Prof Kruger is also Co-ordinator of the Postgraduate Programme in Clinical Psychology and Community Counselling at Stellenbosch. She undertook to interrogate her own experiences of working with students in the low income communities in the Western Cape, and to try and understand what she terms psychology's reluctance to engage with the issues of poverty and, more specifically, the psychology of poverty.

She opened her speech by acknowledging the widely held idea that psychology, as a discipline, has a tenuous at best link with poverty. Looking at definitions of poverty, one finds both quantitative and qualitative aspects; on the one hand being 'poor' is seeing as being without means or resources, on the other, it is seen as a state in which one exists as an object of pity.

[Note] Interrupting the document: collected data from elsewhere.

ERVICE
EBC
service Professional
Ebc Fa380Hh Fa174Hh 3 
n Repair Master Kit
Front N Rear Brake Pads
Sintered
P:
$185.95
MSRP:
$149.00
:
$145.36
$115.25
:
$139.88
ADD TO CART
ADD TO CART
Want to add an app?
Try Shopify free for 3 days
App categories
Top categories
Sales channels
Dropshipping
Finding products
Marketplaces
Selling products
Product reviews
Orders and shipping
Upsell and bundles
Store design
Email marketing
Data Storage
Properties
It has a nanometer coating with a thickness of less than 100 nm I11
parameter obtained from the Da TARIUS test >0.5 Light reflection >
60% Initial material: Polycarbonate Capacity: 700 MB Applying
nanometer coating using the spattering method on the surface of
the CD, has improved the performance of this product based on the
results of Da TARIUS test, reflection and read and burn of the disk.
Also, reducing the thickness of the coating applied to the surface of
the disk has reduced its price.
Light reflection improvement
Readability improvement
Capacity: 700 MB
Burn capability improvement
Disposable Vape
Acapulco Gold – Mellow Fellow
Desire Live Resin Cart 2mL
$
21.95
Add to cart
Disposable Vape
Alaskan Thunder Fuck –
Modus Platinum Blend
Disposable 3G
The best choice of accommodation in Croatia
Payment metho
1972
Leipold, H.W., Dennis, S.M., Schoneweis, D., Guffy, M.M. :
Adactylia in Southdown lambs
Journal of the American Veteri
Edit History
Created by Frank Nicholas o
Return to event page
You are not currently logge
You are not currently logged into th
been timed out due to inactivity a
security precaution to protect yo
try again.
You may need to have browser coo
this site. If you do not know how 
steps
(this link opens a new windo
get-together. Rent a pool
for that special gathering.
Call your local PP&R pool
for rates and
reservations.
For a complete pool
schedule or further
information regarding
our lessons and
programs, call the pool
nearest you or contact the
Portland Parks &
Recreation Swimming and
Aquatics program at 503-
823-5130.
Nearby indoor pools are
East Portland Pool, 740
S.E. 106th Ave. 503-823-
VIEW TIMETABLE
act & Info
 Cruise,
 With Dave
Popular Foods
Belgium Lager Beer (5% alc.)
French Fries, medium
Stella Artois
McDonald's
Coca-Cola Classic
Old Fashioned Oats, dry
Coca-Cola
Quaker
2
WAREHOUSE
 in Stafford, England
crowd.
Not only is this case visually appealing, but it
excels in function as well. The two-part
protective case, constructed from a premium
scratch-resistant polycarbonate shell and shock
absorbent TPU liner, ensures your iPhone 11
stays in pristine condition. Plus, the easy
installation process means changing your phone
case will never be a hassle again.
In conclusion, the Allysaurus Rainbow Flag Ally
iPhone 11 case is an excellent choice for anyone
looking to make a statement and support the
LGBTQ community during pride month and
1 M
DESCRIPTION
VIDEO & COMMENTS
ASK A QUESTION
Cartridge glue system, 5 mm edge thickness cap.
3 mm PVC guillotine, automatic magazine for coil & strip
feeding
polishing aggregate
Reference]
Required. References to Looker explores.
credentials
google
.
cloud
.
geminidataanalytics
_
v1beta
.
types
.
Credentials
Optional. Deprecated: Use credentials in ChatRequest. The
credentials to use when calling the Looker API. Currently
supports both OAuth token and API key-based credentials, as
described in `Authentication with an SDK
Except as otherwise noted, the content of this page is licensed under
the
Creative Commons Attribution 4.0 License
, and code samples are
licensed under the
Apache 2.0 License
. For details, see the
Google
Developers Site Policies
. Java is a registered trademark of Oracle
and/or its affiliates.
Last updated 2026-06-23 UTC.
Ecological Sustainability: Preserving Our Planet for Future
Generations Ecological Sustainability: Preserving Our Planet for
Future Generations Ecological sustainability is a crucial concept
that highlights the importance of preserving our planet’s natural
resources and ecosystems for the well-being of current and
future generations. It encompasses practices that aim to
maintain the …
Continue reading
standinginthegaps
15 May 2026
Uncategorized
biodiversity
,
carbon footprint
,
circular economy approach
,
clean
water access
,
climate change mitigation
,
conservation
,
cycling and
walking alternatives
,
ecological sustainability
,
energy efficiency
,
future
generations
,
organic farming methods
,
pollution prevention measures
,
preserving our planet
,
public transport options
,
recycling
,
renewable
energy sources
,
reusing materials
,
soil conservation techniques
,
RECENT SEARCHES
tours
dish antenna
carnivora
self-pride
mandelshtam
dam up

The term 'poor' therefore always seems to contain both an economic and a moral aspect. In psychological discourse, poverty is almost always identified as pain. Until recently a dearth of research existed, but over the last few years more attempts have been made, says Prof Kruger, to research poverty and mental health.

The results from such research, drawn together by Lund et al in a 2010 review, did indeed back up the ‘poverty is pain’ hypothesis, but were not as unequivocal as might have been expected.

Analysis suggested that women living in poverty are more vulnerable to developing mental health problems, but further research was clearly called for, to analyse which aspects of poverty are contributing to mental health disorders.

So what does it mean to be poor? To be happy? To be healthy? She says that we are nowhere near to establishing the link between poverty and psychological wellbeing.

Quantitative studies have, she says, taken us as far as they are able, and it is now essential for qualitative studies to come to the fore, allowing the voices and the emotional experiences of the poor to be heard. She sounds a note of warning though, for those who undertake this research; the conditions under which research is conducted may unwittingly be corrupted.

With the aid of case studies she gave the audience examples of these 'mechanisms of exclusion' by which the voices of the poor may not be being heard in a psychological context: these included the pathologising of the subject, the romanticising of the circumstances of poverty in which the subject finds themselves, and disengagement on the part of the researcher.

In respect of the latter, Prof Kruger explains that drop out rates among poor patients are high, but also that examination of taped therapy sessions reveals that in many cases the blame for this needs to be shared with the therapists.

Trapped in their own mental constructs, many are left unable to interact with their patients outside of their own subconscious notions and ideas. Experience shows also that those living in poverty tend not to disclose painful feelings to those who wish to help them. The complexity of such a situation, and therefore the difficulty of creating a helpful and secure inter-subjective space, is plain to see.

She concluded by saying that it is easy to carry out research which enforces the mantra of 'poverty is pain'. But, she says, these voices have to be understood and analysed in varying contexts, psychological, economic and political among others, if social transformation is to be attained.